Biden and the Democrats raise $97 million to close out 2023 after a December fundraising blitz

President Joe Biden speaks to the media before boarding Air Force One at Pueblo memorial Airport in Pueblo, Colo., Wednesday, Nov. 29, 2023, to travel back to Washington. (AP Photo/Andrew Harnik)

President Joe Biden and the Democratic National Committee said they raised more than $97 million in the final three months of last year, boosted by a star-studded December fundraising blitz that came even as the political world’s attention shifted to the start of the 2024 Republican presidential primary.

The Biden campaign said Monday that it took in $235 million from its launch last April until the end of 2023 and finished the year with $117 million in cash on hand — which it said was the highest total amassed by any Democratic candidate at this point in the cycle. More than 520,000 donors made 926,000-plus contributions in the quarter, it said.

“This historic haul — proudly powered by strong and growing grassroots enthusiasm — sends a clear message,” Julie Chavez Rodriguez, the manager of Biden’s reelection campaign, said in a statement. “Our democracy and hard-fought basic rights and freedoms are on the line in 2024, and these numbers prove that the American people know the stakes.”
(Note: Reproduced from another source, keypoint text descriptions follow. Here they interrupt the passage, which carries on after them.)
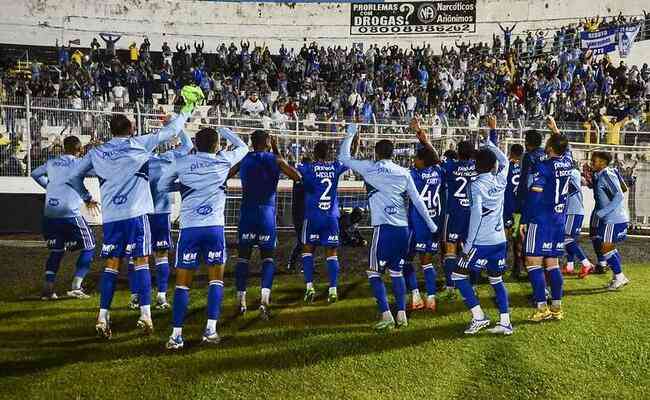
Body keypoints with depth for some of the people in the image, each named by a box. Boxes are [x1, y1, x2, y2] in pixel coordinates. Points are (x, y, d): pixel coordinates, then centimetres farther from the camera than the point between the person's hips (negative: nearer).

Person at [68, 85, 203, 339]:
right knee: (141, 262, 3)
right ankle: (145, 314, -2)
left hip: (110, 216, 3)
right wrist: (187, 110, 18)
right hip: (135, 213, -3)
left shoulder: (97, 152, 10)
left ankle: (103, 318, 4)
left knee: (112, 265, 9)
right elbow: (171, 132, 6)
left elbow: (74, 176, 17)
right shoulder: (139, 144, 1)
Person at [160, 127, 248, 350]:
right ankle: (210, 330, 5)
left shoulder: (181, 163, 6)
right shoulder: (223, 160, 6)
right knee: (216, 278, 12)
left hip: (189, 228, 1)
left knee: (183, 282, 6)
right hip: (214, 226, 0)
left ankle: (176, 335, 2)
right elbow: (243, 147, 25)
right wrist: (224, 131, 35)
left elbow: (162, 186, 18)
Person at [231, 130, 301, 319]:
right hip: (267, 212, -1)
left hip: (247, 212, 2)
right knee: (268, 256, 6)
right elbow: (297, 177, 3)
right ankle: (264, 298, -12)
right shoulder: (274, 159, -2)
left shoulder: (244, 159, 4)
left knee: (243, 255, 11)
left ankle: (241, 300, 11)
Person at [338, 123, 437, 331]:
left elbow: (343, 158, 11)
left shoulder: (370, 168, 0)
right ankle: (401, 314, 15)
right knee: (396, 271, 17)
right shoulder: (403, 172, 10)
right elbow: (417, 201, 13)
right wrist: (430, 223, 22)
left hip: (384, 228, -5)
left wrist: (350, 135, 23)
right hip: (403, 228, 5)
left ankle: (386, 316, -5)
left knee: (374, 273, 4)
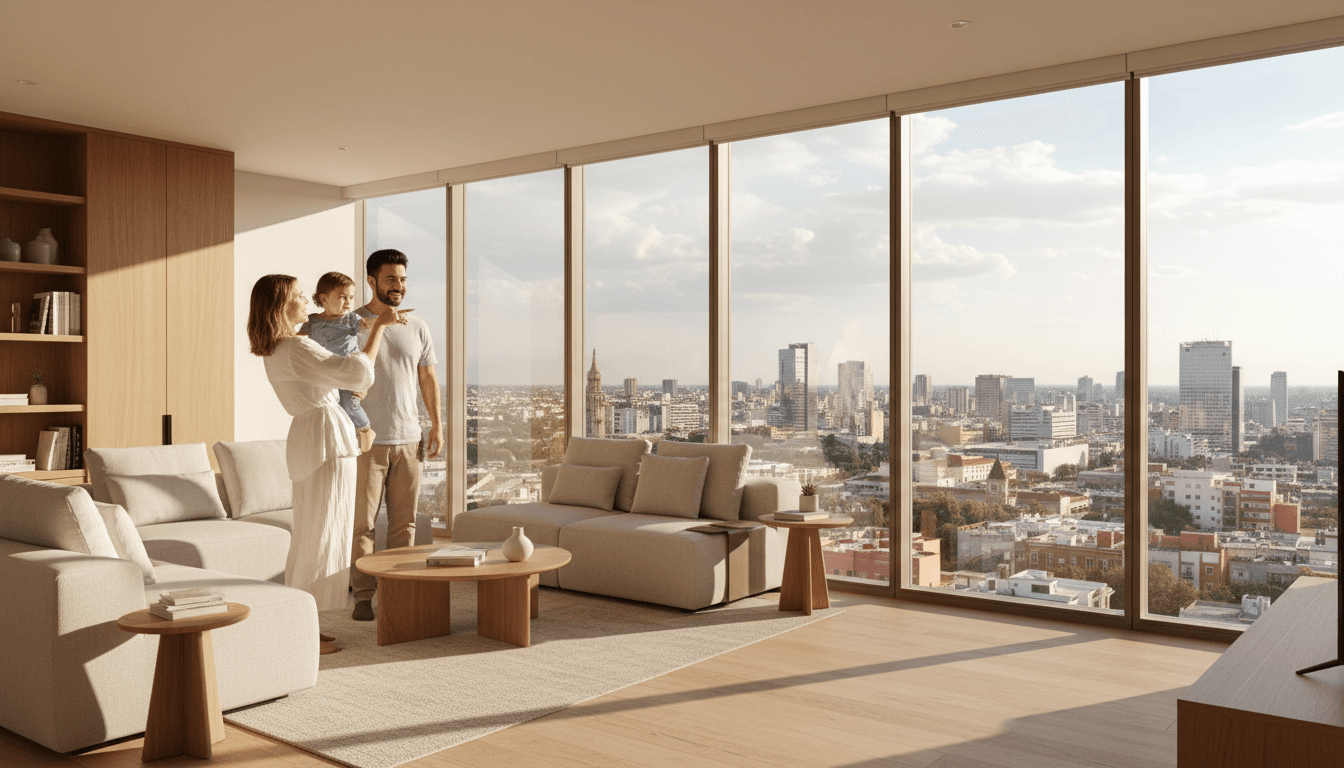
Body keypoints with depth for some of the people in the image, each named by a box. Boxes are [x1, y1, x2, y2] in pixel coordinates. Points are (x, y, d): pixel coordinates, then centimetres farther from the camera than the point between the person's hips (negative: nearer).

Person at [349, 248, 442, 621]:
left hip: (408, 439, 4)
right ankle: (363, 597, 7)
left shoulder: (417, 327, 12)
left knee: (404, 521, 7)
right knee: (362, 523, -1)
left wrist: (437, 424, 10)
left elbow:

The president has made defending democracy a centerpiece of his reelection bid and repeatedly decried Donald Trump and his “Make America Great Again” movement as posing dire threats to the nation’s founding principals. The GOP primary begins with Iowa’s caucus on Monday with Trump as the early front-runner — and the Biden campaign noted that he and his top primary competitors have already spent $100 million on advertising in the leadoff primary state alone.

Biden traveled to Pennsylvania on Friday and stopped at three stores to make the case that his policies have helped grow the economy and spur small business. It was a change from the set speeches he usually gives, meant to highlight ways his economic plans have ensured strong employment — even while triggering inflation that worries voters.

Meanwhile, Trump and his top primary rivals, including former U.S. Ambassador to the United Nations Nikki Haley and Florida Gov. Ron DeSantis, made final weekend appeals to would-be caucusgoers as temperatures in Iowa turned frigid.

Since the Biden campaign’s launch, nearly 1 million supporters have made more than 2.3 million contributions, and 97% of all its fourth-quarter 2023 donations were under $200, with the average contribution totaling $41.88, it announced. Those totals include donations to Biden’s political operation and to a network of joint fundraising arrangements with the national and state Democratic parties.

Biden’s campaign said December was his strongest fundraising month to date, exceeding a record it said was previously set in November. That helped last year’s final quarter outpace the period from July through September, when Biden and his party reported raising $71-plus million.

The campaign said the president has held 110 fundraisers since launching, including 39 in last year’s fourth quarter alone. That included a string of fundraisers before the Christmas holidays that took him to Boston for a trio of events, one of which featured singer-songwriter James Taylor, and three days in California for gatherings with the likes of Steven Spielberg and Barbra Streisand.

That fundraising push came after Biden, who frequently calls himself the “most pro-union” president in U.S, history, previously staying away from raising money in Los Angeles for months during the writers and actors strikes. It was meant to quiet some donors who had privately grumbled that the president wasn’t doing enough to stock his campaign coffers ahead of November’s election, which is likely to be hard-fought and close.

Even with so much travel focused on fundraising, however, Biden campaign officials had tried to manage expectations. They said in December that they hoped to raise roughly $67 million for 2023’s fourth quarter — which would be consistent with the end-of-the-off-year totals from previous Democratic candidates.

Instead, Biden’s latest haul outpaced that of President Barack Obama, who with the DNC raised an un-inflation adjusted $68 million in the final three months of 2011, ahead of his successful reelection the following year. Trump’s campaign announced raising $46 million in the last quarter of 2019 and had $102.7 million on hand ahead of a 2020 race it eventually lost to Biden — though its combined war chest with the Republican National Committee at the time was far more formidable.